Line by line, print the records exactly.

Saved entries
-*-*-
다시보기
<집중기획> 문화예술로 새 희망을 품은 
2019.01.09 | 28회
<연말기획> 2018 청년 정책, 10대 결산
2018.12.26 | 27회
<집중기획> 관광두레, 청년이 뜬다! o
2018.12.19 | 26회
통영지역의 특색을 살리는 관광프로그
-*-*-
# [Solution for this task]
다시보기
<집중기획> 문화예술로 새 희망을 품은 
2019.01.09 | 28회
<연말기획> 2018 청년 정책, 10대 결산
2018.12.26 | 27회
<집중기획> 관광두레, 청년이 뜬다! o
2018.12.19 | 26회
통영지역의 특색을 살리는 관광프로그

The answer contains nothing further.